Keith Thurman-Shawn Porter Claim Welterweight Supremacy in Rematch-Quality Duel
At long last, boxing fans woke up to a pleasant morning after.
Rather than the walk of shame prompted by sought-after fights performing far below expectations, the Saturday night duel between Keith Thurman and Shawn Porter warranted a beaming stride of pride.
The 12-rounder at Barclays Center was not only competitive from the first bell to the last and maintained a level of excitement that left 12,000-plus fans—not to mention a few media guys—gasping for breath, but the immediate reaction from both combatants in the afterglow was that they’d welcome the chance to do it all again.
Yes, you read that right.
There were no “I’m going to meet with my team” hedges or “I fight who my promoter tells me to fight” cop-outs. Just two 20-somethings in the primes of their athletic careers recognizing that they each needed the push from the other to reach a level of acclaim neither had sniffed before.
A new era where the best fight the best without half-decades of posturing?
Imagine that.
“I would do a rematch. It was a great fight. He’s a great opponent,” Thurman told Showtime’s Jim Gray, moments after he retained his WBA welterweight belt with three official scorecards that read 115-113.

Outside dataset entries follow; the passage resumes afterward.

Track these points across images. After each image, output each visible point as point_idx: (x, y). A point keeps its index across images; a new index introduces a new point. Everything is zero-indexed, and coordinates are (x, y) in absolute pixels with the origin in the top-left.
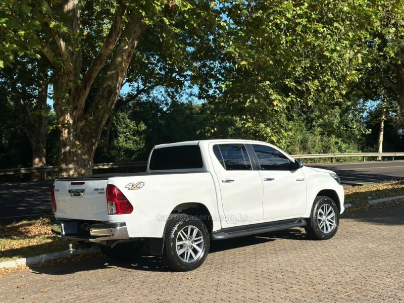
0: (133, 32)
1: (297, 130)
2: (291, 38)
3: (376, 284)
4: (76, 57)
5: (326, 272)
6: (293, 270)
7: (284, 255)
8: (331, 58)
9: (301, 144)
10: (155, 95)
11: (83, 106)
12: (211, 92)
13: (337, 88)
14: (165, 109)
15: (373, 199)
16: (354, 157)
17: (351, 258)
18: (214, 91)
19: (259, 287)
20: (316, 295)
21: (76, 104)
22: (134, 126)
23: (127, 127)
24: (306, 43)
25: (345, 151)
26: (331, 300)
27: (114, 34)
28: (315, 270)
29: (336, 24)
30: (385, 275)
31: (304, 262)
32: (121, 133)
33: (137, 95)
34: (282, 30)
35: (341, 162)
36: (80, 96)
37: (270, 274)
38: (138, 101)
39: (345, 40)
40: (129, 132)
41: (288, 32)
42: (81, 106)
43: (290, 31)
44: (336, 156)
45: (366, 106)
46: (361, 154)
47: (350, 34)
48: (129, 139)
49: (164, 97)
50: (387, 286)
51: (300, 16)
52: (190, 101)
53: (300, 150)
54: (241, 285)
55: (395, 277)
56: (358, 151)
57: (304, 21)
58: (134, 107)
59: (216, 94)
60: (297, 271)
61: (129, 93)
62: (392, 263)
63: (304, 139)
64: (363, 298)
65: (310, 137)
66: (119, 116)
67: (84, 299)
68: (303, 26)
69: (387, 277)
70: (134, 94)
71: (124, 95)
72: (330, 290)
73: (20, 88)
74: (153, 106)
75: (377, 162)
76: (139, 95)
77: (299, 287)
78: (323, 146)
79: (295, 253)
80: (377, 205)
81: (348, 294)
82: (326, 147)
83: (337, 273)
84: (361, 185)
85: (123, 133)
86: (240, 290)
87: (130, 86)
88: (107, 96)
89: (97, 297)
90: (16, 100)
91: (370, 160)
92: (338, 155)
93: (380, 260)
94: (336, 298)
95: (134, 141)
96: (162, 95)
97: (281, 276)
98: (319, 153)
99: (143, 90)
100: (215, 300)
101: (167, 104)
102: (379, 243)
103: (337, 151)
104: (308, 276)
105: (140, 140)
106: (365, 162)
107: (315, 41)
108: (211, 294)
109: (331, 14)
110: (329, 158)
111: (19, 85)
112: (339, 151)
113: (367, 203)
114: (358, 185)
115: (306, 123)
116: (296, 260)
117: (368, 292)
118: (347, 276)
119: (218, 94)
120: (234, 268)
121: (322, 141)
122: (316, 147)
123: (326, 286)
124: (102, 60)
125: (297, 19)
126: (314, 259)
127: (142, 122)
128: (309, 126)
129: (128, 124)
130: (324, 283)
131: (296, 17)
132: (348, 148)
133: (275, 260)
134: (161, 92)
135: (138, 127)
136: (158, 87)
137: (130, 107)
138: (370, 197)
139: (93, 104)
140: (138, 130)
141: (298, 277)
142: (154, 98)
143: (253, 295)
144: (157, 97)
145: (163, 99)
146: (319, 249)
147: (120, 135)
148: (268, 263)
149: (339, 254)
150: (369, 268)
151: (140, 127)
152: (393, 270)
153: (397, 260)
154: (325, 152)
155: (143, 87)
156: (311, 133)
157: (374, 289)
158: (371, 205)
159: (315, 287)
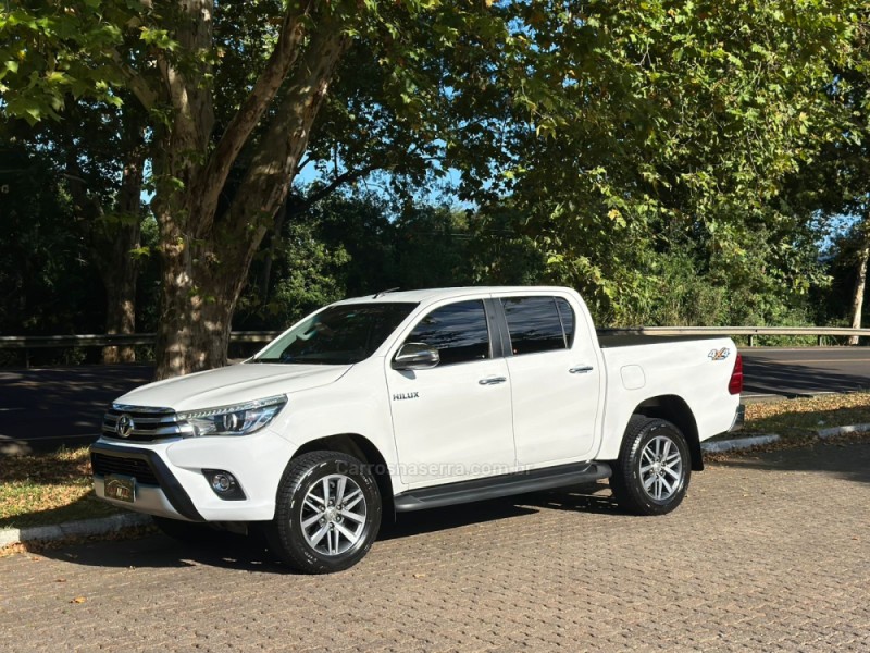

And on the other side, Porter, though he certainly thought he’d won the fight—a view, if volume is indicative, shared by much of the Brooklyn crowd—spent less time grousing about injustice and more time sharing Thurman’s sentiment that it was a war worth fighting again:
"At the end of the day, I'm blessed. We worked hard, Keith is a great champion. My dad says to keep your head up. I think I won the fight, but I'm satisfied because the competitor came out tonight. We need that rematch. I know the fans want that rematch. If he gives me another chance, I'm going to work hard in the ring and leave with his title.
"
Truth told, if Saturday was an accurate blueprint, it might take a few more to settle things.
Thurman entered the ring claiming his accuracy and jolting power would separate him from his No. 2-ranked challenger, and there were indeed several times when he was able to punish Porter’s recklessness with shots that buckled his foe’s knees or stood him straight up. But none did lasting damage on the Ohio-reared 28-year-old, who continued to press the fight and clearly made Thurman uncomfortable while frequently keeping his back pinned to the ropes and forcing him to rumble.
The contrast was an intriguing test for the judges, who agreed across the board on only six of 12 rounds, yet still managed to each give seven of the 12 to the defending champion.
Porter got the consensus nod in just two rounds—the second and seventh—while Thurman won on all three cards in the first, fourth, eighth and 11th. The rest were up for grabs, and leeway of a couple of points in either direction based on switching out those close rounds would by no means seem criminal.

The optics favored Porter. The meaningful blows favored Thurman.
The prospect of a rematch, or two, favors any welterweight fan eyeing regime change.
The apparent exits of Floyd Mayweather Jr. and Manny Pacquiao within a year of their 2015 summit meeting has left a vacuum at 147 pounds that both of Saturday night’s fighters—in addition to IBF champion Kell Brook, WBC titleholder Danny Garcia and WBO claimant Jessie Vargas—are anxious to fill.
Thurman and Porter are each more decorated on the welterweight level than either Garcia or Vargas, who either came to the division recently (Garcia) or were simply fortunate to pounce on a vacant title (Vargas) without relevant street cred thanks to the sport’s insipid political nonsense.
In fact, if anyone has a contrasting claim that holds water it’s Brook, who won a 2014 decision over Porter that, in spite of its majority rather than unanimous nod, left a clearer feel that superiority had been established. And it’s perhaps that uncertainty that’ll goad a defiant Thurman into a return bout while channeling Apollo Creed’s lament in Rocky II that “I won, but I didn’t beat him.”
Brook would be a handful for either guy thanks to his overall skill level and may ultimately prove to be the rightful owner of the crown set aside by Money.
But if what we’re left with is a full-on series of compelling, relevant and entertaining Saturday nights involving willing competitors while we’re trying to sort it all out, so be it.
Just make sure to wear comfortable shoes for the next stride.